__Work order__.
Transcribe exactly everything in the data below from the line containing "(IHC) (DAB) staining" down to the line containing "(lung) stained with", both lines included and nothing further.

Content starts

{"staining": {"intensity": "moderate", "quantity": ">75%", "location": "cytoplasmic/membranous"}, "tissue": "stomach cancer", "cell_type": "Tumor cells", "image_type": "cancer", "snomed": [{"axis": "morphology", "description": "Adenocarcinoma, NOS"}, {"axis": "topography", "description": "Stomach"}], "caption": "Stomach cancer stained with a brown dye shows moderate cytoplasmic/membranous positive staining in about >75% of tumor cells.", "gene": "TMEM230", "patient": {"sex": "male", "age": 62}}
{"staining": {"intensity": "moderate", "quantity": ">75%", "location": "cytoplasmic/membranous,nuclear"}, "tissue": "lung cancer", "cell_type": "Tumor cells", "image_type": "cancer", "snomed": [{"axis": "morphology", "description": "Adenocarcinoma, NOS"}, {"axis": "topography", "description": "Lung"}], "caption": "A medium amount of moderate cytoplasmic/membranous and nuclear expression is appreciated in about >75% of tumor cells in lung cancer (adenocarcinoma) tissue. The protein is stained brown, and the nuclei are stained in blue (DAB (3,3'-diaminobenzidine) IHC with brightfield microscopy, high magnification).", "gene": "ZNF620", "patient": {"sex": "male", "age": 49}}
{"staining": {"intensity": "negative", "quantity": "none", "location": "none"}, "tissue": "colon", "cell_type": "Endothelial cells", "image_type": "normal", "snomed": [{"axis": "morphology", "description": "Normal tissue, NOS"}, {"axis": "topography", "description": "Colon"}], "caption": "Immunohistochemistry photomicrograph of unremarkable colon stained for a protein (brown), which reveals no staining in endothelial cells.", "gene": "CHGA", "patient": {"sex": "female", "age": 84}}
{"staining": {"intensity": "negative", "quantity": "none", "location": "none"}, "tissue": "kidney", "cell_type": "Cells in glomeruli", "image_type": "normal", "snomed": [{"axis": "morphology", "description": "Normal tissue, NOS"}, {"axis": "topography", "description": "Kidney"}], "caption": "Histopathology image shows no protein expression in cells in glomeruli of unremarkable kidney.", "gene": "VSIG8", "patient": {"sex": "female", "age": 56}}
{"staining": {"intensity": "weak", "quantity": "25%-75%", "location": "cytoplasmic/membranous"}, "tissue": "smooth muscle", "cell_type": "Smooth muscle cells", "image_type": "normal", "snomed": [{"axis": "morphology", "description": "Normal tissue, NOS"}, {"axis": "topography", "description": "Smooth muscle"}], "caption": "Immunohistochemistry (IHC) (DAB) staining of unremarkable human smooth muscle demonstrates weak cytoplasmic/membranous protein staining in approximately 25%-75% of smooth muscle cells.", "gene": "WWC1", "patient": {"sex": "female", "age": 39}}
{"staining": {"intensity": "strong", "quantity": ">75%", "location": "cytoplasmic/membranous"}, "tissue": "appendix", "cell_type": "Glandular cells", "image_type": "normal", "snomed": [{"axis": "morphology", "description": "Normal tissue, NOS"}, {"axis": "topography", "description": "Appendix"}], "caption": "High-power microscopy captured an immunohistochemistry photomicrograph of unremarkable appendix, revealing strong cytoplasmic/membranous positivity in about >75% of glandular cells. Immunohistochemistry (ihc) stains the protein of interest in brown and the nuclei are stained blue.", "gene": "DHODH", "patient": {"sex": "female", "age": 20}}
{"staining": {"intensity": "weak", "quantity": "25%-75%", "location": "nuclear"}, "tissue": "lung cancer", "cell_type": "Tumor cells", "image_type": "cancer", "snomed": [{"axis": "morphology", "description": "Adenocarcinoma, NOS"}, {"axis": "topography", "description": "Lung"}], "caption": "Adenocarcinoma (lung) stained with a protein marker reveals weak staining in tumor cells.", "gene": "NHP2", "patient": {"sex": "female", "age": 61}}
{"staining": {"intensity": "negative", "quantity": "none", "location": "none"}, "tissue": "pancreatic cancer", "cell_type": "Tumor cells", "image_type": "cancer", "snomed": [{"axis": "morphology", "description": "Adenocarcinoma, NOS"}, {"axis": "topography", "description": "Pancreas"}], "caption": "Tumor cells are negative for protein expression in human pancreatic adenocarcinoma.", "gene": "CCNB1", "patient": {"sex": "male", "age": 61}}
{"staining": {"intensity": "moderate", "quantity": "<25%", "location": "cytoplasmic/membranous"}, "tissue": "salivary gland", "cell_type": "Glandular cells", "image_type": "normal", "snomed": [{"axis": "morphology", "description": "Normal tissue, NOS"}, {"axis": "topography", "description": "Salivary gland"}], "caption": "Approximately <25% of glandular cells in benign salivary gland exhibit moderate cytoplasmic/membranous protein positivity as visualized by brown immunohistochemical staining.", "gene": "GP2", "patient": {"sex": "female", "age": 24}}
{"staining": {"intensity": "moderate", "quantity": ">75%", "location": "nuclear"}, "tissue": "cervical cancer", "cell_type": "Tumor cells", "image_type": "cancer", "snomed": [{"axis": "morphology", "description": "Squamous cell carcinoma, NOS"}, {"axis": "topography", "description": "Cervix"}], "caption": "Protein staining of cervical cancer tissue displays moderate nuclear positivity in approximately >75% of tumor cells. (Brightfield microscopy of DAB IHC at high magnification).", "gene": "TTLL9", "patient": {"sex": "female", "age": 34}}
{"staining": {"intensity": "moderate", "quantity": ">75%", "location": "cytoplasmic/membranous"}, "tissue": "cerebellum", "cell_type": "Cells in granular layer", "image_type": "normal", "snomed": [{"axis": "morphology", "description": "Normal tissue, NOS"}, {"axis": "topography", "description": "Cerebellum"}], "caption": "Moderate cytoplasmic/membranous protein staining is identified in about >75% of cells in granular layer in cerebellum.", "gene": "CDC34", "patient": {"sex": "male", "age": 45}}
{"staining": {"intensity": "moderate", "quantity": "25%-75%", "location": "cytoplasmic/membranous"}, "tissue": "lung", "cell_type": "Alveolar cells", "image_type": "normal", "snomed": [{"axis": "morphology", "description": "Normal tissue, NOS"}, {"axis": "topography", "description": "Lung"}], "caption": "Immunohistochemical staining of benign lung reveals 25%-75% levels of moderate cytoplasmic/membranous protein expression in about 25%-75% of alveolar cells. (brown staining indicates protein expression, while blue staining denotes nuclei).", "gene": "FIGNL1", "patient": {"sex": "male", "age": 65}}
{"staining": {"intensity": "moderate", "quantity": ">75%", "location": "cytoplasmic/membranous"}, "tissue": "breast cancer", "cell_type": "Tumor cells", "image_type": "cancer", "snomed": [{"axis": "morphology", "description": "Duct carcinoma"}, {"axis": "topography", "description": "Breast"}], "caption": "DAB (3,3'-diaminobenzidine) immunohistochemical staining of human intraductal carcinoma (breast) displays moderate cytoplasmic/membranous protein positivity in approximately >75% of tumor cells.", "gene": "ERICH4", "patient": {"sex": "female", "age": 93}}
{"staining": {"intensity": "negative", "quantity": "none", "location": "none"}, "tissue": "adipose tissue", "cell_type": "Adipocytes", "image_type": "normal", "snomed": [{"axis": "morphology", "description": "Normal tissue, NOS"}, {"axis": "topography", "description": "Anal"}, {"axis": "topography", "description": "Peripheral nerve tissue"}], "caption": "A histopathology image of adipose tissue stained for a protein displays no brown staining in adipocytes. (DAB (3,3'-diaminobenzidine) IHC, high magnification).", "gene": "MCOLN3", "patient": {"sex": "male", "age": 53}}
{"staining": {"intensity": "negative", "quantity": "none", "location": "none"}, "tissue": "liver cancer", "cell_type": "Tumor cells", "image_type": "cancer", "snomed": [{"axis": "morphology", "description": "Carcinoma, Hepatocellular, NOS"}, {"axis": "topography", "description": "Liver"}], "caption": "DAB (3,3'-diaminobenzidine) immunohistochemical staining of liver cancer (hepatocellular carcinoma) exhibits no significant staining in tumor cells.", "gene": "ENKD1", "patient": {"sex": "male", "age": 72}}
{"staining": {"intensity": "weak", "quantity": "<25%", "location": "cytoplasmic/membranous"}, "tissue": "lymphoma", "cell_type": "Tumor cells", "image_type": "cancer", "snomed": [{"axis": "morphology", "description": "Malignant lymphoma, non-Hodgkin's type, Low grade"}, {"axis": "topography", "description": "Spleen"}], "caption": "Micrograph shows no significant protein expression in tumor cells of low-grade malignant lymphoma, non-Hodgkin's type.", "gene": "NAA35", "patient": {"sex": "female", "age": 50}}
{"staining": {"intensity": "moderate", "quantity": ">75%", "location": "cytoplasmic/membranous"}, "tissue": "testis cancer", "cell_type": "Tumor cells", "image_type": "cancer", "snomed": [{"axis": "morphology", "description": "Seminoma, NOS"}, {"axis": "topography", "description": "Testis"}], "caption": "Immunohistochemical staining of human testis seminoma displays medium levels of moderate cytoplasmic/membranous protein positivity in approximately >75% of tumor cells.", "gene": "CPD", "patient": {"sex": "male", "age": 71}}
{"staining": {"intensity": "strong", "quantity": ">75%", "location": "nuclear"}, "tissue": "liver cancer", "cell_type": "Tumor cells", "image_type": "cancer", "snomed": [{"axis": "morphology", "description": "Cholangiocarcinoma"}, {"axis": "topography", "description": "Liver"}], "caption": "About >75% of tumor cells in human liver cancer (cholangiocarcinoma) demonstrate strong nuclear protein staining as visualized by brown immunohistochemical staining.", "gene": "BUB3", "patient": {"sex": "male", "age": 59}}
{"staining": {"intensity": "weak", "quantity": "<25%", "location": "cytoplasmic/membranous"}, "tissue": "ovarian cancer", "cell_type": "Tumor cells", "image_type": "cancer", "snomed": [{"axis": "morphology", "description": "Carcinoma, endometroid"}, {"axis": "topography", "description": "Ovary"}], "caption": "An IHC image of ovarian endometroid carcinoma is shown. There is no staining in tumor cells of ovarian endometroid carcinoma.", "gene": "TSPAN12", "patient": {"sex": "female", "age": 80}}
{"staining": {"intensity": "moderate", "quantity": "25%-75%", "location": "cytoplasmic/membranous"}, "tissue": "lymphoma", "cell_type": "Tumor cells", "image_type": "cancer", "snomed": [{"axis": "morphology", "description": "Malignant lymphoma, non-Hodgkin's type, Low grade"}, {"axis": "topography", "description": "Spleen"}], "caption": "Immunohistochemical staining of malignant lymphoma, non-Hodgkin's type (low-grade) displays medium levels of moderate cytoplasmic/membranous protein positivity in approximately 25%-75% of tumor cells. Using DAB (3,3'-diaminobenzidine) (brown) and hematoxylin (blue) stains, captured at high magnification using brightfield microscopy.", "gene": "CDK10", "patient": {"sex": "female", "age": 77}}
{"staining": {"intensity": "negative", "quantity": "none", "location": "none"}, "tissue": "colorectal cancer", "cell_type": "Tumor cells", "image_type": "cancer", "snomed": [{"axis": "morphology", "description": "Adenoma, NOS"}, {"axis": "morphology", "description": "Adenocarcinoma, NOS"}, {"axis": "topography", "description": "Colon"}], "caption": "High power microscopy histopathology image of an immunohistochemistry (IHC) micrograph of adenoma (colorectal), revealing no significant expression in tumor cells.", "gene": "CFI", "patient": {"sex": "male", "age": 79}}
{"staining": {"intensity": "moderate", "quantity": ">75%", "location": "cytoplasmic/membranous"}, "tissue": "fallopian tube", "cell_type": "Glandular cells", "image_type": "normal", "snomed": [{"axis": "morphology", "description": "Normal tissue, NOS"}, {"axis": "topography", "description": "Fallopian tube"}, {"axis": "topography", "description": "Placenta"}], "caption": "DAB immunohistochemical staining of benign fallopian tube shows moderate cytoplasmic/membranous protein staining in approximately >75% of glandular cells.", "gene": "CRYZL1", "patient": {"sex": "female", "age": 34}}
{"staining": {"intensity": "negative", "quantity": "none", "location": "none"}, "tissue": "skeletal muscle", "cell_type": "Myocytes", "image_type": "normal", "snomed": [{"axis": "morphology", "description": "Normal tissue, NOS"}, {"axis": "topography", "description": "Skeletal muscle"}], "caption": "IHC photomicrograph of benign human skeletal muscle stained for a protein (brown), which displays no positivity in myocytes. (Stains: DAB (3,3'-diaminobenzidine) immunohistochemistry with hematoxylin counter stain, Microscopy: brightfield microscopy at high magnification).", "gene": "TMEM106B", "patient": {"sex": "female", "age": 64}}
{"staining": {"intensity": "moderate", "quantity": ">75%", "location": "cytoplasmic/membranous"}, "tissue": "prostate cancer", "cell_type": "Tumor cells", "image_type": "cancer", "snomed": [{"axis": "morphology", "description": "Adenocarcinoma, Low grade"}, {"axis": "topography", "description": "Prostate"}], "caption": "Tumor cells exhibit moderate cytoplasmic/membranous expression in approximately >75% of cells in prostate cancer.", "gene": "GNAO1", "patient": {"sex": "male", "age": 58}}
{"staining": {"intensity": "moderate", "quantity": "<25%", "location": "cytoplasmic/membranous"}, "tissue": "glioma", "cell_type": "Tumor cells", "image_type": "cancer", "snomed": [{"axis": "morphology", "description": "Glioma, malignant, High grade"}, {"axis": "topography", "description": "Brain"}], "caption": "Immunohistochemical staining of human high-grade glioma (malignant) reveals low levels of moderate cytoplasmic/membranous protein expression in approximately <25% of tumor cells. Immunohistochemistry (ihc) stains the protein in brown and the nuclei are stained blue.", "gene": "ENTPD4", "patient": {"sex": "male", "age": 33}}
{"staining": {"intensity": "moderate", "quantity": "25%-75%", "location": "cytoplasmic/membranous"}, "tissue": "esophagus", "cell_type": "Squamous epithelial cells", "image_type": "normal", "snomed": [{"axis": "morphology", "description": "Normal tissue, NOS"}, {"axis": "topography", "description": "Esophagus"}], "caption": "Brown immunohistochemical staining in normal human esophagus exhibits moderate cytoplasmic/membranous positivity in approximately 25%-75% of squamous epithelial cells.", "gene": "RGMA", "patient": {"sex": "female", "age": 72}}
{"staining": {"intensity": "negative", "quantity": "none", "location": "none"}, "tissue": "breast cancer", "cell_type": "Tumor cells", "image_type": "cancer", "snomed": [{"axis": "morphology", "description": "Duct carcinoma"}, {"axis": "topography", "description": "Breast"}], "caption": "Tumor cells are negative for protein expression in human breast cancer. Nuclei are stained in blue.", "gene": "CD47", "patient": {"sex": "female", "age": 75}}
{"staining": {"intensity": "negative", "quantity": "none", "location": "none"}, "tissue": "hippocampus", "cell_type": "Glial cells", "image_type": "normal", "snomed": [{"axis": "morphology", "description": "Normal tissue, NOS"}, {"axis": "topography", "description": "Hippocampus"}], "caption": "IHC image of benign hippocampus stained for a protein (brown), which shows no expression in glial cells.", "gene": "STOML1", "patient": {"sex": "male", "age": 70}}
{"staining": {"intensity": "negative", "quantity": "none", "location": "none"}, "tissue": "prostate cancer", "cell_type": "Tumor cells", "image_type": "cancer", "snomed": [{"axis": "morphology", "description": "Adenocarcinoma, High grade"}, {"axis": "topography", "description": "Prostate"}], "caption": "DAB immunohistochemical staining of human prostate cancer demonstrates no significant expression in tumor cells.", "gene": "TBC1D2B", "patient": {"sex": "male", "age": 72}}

Content ends

__Response to the task__.
{"staining": {"intensity": "weak", "quantity": "25%-75%", "location": "cytoplasmic/membranous"}, "tissue": "smooth muscle", "cell_type": "Smooth muscle cells", "image_type": "normal", "snomed": [{"axis": "morphology", "description": "Normal tissue, NOS"}, {"axis": "topography", "description": "Smooth muscle"}], "caption": "Immunohistochemistry (IHC) (DAB) staining of unremarkable human smooth muscle demonstrates weak cytoplasmic/membranous protein staining in approximately 25%-75% of smooth muscle cells.", "gene": "WWC1", "patient": {"sex": "female", "age": 39}}
{"staining": {"intensity": "strong", "quantity": ">75%", "location": "cytoplasmic/membranous"}, "tissue": "appendix", "cell_type": "Glandular cells", "image_type": "normal", "snomed": [{"axis": "morphology", "description": "Normal tissue, NOS"}, {"axis": "topography", "description": "Appendix"}], "caption": "High-power microscopy captured an immunohistochemistry photomicrograph of unremarkable appendix, revealing strong cytoplasmic/membranous positivity in about >75% of glandular cells. Immunohistochemistry (ihc) stains the protein of interest in brown and the nuclei are stained blue.", "gene": "DHODH", "patient": {"sex": "female", "age": 20}}
{"staining": {"intensity": "weak", "quantity": "25%-75%", "location": "nuclear"}, "tissue": "lung cancer", "cell_type": "Tumor cells", "image_type": "cancer", "snomed": [{"axis": "morphology", "description": "Adenocarcinoma, NOS"}, {"axis": "topography", "description": "Lung"}], "caption": "Adenocarcinoma (lung) stained with a protein marker reveals weak staining in tumor cells.", "gene": "NHP2", "patient": {"sex": "female", "age": 61}}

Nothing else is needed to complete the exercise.